Write out all of the records below character for character, changing nothing.
======== Material for this task
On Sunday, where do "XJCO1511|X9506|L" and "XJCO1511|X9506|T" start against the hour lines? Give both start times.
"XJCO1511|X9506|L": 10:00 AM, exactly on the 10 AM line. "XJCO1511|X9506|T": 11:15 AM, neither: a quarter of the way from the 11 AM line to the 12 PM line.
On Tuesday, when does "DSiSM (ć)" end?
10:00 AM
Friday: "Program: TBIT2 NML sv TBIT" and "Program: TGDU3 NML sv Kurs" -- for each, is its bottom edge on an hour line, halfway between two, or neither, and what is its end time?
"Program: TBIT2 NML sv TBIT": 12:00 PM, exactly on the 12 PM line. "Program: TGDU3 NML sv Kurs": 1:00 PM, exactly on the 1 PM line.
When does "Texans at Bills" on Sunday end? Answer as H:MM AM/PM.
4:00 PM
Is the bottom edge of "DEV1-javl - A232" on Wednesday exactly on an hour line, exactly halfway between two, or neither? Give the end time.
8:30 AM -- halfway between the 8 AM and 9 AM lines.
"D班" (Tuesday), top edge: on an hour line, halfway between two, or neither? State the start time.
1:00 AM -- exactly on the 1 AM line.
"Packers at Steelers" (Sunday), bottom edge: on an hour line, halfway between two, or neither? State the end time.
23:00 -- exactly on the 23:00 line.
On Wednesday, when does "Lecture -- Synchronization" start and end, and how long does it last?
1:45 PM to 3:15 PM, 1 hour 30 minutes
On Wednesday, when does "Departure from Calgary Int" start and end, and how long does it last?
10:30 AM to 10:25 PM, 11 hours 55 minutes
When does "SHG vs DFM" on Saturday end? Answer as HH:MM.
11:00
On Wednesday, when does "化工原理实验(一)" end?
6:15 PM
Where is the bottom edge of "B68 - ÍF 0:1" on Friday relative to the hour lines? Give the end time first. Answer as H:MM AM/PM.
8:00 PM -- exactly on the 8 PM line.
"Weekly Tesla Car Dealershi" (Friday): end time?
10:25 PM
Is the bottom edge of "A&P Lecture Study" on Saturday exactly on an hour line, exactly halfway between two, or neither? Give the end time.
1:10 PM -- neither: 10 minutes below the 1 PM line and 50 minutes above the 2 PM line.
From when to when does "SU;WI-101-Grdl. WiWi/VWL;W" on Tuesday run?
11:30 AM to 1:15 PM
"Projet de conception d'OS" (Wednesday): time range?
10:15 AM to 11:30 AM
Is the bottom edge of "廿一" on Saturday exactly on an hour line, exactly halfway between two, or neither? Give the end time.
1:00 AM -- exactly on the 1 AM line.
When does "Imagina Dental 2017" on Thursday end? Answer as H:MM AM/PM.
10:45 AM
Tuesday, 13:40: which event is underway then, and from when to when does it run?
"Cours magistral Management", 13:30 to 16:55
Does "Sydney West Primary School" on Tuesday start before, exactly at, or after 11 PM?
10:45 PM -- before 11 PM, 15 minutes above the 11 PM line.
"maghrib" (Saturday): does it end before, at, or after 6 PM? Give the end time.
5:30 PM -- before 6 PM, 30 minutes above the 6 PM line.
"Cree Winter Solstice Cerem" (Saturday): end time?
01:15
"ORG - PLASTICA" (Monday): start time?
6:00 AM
================
• _Result below_
On Sunday, where do "XJCO1511|X9506|L" and "XJCO1511|X9506|T" start against the hour lines? Give both start times.
"XJCO1511|X9506|L": 10:00 AM, exactly on the 10 AM line. "XJCO1511|X9506|T": 11:15 AM, neither: a quarter of the way from the 11 AM line to the 12 PM line.
On Tuesday, when does "DSiSM (ć)" end?
10:00 AM
Friday: "Program: TBIT2 NML sv TBIT" and "Program: TGDU3 NML sv Kurs" -- for each, is its bottom edge on an hour line, halfway between two, or neither, and what is its end time?
"Program: TBIT2 NML sv TBIT": 12:00 PM, exactly on the 12 PM line. "Program: TGDU3 NML sv Kurs": 1:00 PM, exactly on the 1 PM line.
When does "Texans at Bills" on Sunday end? Answer as H:MM AM/PM.
4:00 PM
Is the bottom edge of "DEV1-javl - A232" on Wednesday exactly on an hour line, exactly halfway between two, or neither? Give the end time.
8:30 AM -- halfway between the 8 AM and 9 AM lines.
"D班" (Tuesday), top edge: on an hour line, halfway between two, or neither? State the start time.
1:00 AM -- exactly on the 1 AM line.
"Packers at Steelers" (Sunday), bottom edge: on an hour line, halfway between two, or neither? State the end time.
23:00 -- exactly on the 23:00 line.
On Wednesday, when does "Lecture -- Synchronization" start and end, and how long does it last?
1:45 PM to 3:15 PM, 1 hour 30 minutes
On Wednesday, when does "Departure from Calgary Int" start and end, and how long does it last?
10:30 AM to 10:25 PM, 11 hours 55 minutes
When does "SHG vs DFM" on Saturday end? Answer as HH:MM.
11:00
On Wednesday, when does "化工原理实验(一)" end?
6:15 PM
Where is the bottom edge of "B68 - ÍF 0:1" on Friday relative to the hour lines? Give the end time first. Answer as H:MM AM/PM.
8:00 PM -- exactly on the 8 PM line.
"Weekly Tesla Car Dealershi" (Friday): end time?
10:25 PM
Is the bottom edge of "A&P Lecture Study" on Saturday exactly on an hour line, exactly halfway between two, or neither? Give the end time.
1:10 PM -- neither: 10 minutes below the 1 PM line and 50 minutes above the 2 PM line.
From when to when does "SU;WI-101-Grdl. WiWi/VWL;W" on Tuesday run?
11:30 AM to 1:15 PM
"Projet de conception d'OS" (Wednesday): time range?
10:15 AM to 11:30 AM
Is the bottom edge of "廿一" on Saturday exactly on an hour line, exactly halfway between two, or neither? Give the end time.
1:00 AM -- exactly on the 1 AM line.
When does "Imagina Dental 2017" on Thursday end? Answer as H:MM AM/PM.
10:45 AM
Tuesday, 13:40: which event is underway then, and from when to when does it run?
"Cours magistral Management", 13:30 to 16:55
Does "Sydney West Primary School" on Tuesday start before, exactly at, or after 11 PM?
10:45 PM -- before 11 PM, 15 minutes above the 11 PM line.
"maghrib" (Saturday): does it end before, at, or after 6 PM? Give the end time.
5:30 PM -- before 6 PM, 30 minutes above the 6 PM line.
"Cree Winter Solstice Cerem" (Saturday): end time?
01:15
"ORG - PLASTICA" (Monday): start time?
6:00 AM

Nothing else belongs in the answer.